At a Sept. 5 regular Parksville city council meeting, a major change to the sanitary sewer rates was approved relating to the French Creek wastewater treatment plant charges.
This will particularly impact commercial and residential stratas and apartment buildings that pay the sewage fees on behalf of their residents or tenants.
The French Creek wastewater treatment plant (RDNWW) costs are billed to the City of Parksville from the Regional District of Nanimo (RDN), and in the past, the full charge from the RDN were included as part of the property tax bill. According to Lucky Butterworth, director of finance for the City of Parksville, these costs totalled $2,545,000 in 2018.
Current sewer rates have a fixed charge for the first 100 cubic metres of sewage disposal. According to Butterworth, many households and a few businesses are under that threshold but are paying the same as someone disposing of 100 cubic meters.
“Property taxpayers are currently funding the French Creek sewage treatment plant rather than the actual purveyors to the treatment plant,” Butterworth said at the meeting. “The costs from the plant are billed to the city from the RDN (totalling $2.545M). Staff believe it would be more appropriate if these costs be paid by the sewer rate payers rather than the property taxpayers.”
In a Sept. 12 handout, Butterworth said the RDN calculates the city’s share of the RDNWW plant based on the wastewater flows from the city compared to other users of the plant (Qualicum Beach, French Creek, Nanoose, etc). Therefore it is more appropriate for those costs to be borne by the users of the system rather than property taxpayers (property taxpayers pay based on their property assessment rather than their wastewater flows into the RDNWW plant).

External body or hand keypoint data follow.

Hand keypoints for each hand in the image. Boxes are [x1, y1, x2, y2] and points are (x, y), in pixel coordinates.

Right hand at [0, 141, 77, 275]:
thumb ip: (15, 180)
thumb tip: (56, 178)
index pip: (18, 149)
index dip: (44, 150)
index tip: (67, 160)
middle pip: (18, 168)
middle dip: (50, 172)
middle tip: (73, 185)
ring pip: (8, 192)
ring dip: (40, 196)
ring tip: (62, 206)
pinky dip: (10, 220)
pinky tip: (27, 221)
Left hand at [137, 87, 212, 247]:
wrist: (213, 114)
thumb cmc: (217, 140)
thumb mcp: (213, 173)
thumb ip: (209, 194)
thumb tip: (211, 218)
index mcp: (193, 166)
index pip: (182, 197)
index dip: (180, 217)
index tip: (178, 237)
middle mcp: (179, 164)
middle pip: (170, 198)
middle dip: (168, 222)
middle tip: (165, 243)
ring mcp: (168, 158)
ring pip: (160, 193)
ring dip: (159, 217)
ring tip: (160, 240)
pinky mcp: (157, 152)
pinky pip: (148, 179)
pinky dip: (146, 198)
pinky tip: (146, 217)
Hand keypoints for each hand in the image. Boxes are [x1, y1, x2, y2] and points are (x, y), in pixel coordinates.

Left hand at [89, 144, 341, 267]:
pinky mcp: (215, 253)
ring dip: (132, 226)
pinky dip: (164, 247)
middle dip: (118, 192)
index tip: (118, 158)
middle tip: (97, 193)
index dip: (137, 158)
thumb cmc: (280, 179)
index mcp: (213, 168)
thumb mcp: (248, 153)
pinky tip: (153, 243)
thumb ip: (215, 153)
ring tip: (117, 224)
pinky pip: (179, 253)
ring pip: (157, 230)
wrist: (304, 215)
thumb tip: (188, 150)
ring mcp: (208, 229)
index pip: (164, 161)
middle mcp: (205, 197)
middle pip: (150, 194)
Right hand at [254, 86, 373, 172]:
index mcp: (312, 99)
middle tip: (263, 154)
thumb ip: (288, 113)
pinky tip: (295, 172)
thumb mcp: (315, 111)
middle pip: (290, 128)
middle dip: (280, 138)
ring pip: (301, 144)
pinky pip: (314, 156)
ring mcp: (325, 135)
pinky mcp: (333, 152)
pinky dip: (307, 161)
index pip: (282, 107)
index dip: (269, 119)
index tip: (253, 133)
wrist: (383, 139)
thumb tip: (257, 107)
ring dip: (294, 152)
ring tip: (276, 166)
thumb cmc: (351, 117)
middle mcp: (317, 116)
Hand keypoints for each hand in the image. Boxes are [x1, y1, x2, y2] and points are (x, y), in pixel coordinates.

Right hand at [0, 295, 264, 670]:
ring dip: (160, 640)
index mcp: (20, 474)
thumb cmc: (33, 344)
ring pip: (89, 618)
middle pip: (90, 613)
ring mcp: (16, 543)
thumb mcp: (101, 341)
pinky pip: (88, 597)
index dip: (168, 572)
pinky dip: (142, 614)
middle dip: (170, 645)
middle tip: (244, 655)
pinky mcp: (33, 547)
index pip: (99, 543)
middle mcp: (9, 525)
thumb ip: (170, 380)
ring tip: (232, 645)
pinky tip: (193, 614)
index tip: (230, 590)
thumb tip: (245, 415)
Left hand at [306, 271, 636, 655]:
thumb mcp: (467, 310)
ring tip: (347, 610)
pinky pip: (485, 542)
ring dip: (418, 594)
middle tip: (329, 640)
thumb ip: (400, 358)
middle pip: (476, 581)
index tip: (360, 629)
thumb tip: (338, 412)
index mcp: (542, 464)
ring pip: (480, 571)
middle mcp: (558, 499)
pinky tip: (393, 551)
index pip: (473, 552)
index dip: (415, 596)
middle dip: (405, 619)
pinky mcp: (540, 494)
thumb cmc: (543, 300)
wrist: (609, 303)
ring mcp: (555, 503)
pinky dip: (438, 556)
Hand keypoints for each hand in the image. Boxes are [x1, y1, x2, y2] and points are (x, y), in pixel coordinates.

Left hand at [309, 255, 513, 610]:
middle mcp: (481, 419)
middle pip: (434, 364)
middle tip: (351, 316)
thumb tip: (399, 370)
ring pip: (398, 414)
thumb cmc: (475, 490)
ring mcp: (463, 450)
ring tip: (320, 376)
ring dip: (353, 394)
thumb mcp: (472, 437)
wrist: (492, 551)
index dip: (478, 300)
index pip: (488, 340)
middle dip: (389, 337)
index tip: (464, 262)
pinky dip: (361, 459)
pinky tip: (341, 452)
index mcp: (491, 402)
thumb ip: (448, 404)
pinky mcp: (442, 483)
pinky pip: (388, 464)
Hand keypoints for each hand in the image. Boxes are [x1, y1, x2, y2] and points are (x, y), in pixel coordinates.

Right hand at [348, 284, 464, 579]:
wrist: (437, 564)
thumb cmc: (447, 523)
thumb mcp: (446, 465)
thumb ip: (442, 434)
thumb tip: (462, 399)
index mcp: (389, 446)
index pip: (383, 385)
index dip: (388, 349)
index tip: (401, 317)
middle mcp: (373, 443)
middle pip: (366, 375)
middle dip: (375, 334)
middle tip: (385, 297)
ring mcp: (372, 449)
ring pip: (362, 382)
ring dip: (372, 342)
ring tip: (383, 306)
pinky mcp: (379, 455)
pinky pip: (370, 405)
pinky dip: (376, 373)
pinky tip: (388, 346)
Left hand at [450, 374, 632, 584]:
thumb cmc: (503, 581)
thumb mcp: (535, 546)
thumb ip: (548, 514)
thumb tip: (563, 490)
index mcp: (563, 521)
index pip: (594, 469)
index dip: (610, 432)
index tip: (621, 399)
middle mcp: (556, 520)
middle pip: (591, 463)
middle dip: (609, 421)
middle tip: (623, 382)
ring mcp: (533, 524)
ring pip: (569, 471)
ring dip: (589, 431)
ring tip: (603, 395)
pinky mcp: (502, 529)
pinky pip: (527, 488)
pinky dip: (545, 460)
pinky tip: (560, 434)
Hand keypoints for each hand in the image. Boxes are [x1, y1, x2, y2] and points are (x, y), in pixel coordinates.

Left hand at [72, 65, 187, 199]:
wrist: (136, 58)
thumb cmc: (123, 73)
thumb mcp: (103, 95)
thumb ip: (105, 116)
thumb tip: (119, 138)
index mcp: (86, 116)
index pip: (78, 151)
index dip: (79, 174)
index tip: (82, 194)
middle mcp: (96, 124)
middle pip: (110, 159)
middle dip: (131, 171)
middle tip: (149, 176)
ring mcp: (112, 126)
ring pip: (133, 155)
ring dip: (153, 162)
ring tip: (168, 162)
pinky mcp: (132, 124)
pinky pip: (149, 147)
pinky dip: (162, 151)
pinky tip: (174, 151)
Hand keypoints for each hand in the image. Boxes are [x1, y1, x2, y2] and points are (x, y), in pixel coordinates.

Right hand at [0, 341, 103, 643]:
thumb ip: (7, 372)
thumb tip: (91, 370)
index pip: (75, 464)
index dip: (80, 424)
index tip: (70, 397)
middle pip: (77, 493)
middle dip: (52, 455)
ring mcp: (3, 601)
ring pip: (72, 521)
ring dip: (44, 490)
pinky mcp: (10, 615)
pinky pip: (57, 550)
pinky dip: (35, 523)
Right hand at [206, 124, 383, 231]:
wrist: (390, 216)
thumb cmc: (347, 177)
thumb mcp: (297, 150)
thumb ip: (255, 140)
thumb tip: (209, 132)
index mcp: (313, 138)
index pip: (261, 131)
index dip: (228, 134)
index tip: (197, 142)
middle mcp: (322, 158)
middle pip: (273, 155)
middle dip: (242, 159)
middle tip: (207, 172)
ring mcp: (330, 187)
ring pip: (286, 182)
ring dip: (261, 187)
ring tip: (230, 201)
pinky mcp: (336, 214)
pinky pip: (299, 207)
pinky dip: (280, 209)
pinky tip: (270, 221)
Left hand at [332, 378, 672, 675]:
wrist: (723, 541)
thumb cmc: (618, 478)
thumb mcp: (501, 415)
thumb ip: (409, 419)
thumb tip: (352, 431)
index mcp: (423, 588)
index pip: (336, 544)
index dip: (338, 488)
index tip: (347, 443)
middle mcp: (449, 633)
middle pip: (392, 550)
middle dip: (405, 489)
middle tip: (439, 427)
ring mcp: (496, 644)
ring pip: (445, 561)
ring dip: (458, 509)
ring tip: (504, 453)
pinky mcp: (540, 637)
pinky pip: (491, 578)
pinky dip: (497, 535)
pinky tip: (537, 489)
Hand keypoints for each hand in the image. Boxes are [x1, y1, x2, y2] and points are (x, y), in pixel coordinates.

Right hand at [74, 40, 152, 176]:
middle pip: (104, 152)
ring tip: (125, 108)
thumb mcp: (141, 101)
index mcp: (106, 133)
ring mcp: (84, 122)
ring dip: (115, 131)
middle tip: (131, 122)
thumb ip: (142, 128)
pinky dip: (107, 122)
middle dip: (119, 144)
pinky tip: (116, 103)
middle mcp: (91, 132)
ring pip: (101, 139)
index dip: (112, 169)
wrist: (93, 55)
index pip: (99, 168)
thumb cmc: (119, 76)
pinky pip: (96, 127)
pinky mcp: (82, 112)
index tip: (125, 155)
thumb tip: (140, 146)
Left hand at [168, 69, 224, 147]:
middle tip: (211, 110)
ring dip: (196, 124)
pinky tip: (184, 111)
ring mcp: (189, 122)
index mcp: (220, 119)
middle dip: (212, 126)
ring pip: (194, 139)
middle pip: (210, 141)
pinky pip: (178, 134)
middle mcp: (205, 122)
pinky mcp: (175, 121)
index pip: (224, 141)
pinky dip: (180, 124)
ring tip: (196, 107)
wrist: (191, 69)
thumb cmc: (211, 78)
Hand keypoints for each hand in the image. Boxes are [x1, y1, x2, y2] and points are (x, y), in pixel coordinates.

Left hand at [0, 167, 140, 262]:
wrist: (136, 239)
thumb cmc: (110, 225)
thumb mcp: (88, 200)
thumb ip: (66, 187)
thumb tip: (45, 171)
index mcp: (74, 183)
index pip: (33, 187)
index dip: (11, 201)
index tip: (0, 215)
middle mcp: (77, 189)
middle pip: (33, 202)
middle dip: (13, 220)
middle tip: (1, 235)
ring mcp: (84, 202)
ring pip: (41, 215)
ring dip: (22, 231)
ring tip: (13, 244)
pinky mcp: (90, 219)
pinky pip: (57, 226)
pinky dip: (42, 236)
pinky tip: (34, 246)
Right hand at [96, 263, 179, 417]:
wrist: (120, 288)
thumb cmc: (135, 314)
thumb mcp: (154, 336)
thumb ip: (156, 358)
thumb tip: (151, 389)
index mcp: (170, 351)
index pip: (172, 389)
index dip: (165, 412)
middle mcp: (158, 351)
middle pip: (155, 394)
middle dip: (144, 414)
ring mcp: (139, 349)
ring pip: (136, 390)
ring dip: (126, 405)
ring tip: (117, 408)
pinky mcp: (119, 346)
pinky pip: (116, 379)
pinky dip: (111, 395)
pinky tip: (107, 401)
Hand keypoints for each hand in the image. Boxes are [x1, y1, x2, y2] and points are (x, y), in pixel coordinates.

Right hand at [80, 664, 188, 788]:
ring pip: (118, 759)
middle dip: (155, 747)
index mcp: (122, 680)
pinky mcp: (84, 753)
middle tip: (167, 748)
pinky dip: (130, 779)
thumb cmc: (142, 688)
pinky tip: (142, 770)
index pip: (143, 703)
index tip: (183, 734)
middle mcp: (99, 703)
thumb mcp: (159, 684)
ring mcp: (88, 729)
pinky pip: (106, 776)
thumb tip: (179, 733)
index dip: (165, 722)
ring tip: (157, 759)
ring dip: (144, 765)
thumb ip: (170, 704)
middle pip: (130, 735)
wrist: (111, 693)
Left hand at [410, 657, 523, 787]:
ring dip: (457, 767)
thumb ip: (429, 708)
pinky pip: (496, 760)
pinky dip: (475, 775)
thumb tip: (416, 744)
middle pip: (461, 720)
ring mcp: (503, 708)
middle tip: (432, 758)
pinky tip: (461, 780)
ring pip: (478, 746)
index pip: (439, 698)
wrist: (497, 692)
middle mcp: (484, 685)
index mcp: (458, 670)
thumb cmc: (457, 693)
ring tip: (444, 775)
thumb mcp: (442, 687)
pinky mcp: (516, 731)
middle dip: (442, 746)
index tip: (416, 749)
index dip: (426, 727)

Over a 10-year period, the costs of the treatment plant will be moved to the sanitary sewer fund so the total sewer costs will be billed on the utility bill instead of part billed on the utility bill and the RDNWW plant portion on the property tax bill.
For 2019, this will require a 20 per cent increase in the sewer rates on utility bills starting with the April to September 2019 billing. The increase will be offset by an approximate 10 per cent reduction to the RDNWW amount on one’s property tax bill. For the average residential property, these two amounts will be close to equal.
Butterworth said if you are a strata, apartment building owner, commercial operator, or anyone else paying the utility bills on behalf of tenants or strata owners you will be impacted by this and should factor in this 20 per cent rate increase into your tenant/strata charges after April 1, 2019.
There is also a three per cent inflationary increase in the sewer rates effective for the Oct. 1, 2018 to March 31, 2019 billing period.